Stock Market Trends: Is a Mini-Correction Coming?
Last week, the stock market spun in place. The NASDAQ finished a little more than four points lower than where it closed the previous week, the Dow shed roughly 14 points, and the S&P moved down roughly five – definitely not an exciting week.
However, the indexes did put on a good volume show as options expired on Friday. It was one of the most active days of 2012. Sometimes, spikes in volume mark tops and bottoms. Folks who have been hanging on to profitable stocks get an itchy trigger finger and the profit-taking correction begins. I am not 100% sure that a string of red days is ahead just yet, but it is something to monitor.
What does concern me is our market measuring sticks. I am starting to see our short and medium term indicators weaken. Our shortest model reveals that momentum in waning. The reading remains “buy”; however, the weekly score has moved underwater and another flat to down week would flip the overall score to sell. That’s how close to the line it is.
At ETF Stocks, our Market Leadership scorecard is in the “buy” zone, too, but like momentum, barely. The leadership indicator monitors the 10 week performance of the indexes, and we use a proprietary ranking system to determine if the indexes are in “buy”, “sell”, or “hold” positions. Much like the momentum model, leadership is a few negative days or another week of flat trading away from turning sour.
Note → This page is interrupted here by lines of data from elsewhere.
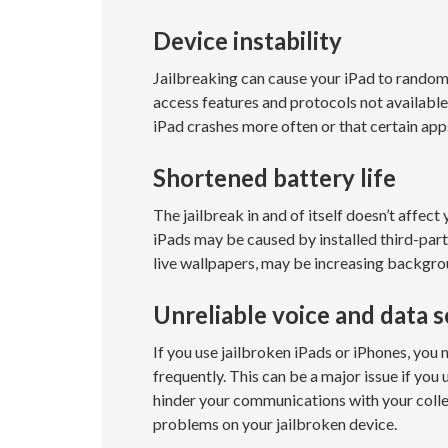
Device instability
Jailbreaking can cause your iPad to random
access features and protocols not availabl
iPad crashes more often or that certain ap
Shortened battery life
The jailbreak in and of itself doesn’t affect
iPads may be caused by installed third-part
live wallpapers, may be increasing backgrou
Unreliable voice and data s
If you use jailbroken iPads or iPhones, yo
frequently. This can be a major issue if you
hinder your communications with your colle
problems on your jailbroken device.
ETF Stocks longest measuring stick determines if the indexes are in a sideways, bullish, or bearish trend and volatility. From our point of view, a bullish volatile reading has been the most rewarding as stock aggressively pop and selloffs are short and mild.
The indexes have a lot of goodwill stored up, and it will take roughly a 5% move south in the week ahead for our TYPE model to switch to a sideways reading. As for volatility, minus two outbursts, the range from top to bottom has steadily declined since July. Last week’s couch potato status for Wall Street provided the smallest percent difference form the week’s high and low marks in nearly two years.
Based on the picture our models are painting, ETF Stocks believes a minor correction could be in store. However, the uptrend remains intact. A red tape could be nothing more than a mini-move within the larger move higher. In that case, rather than selling short or taking defensive measures, investors might be better off buying the dips(s).
We would suggest focusing on key moving-averages as points of entry. The 12-day mark has held up fairly well for the NASDAQ as the index has not fallen much below the dozen day trend-line since the start of August. If NASDAQ makes its way to 3,150ish, investors might consider nibbling with new money.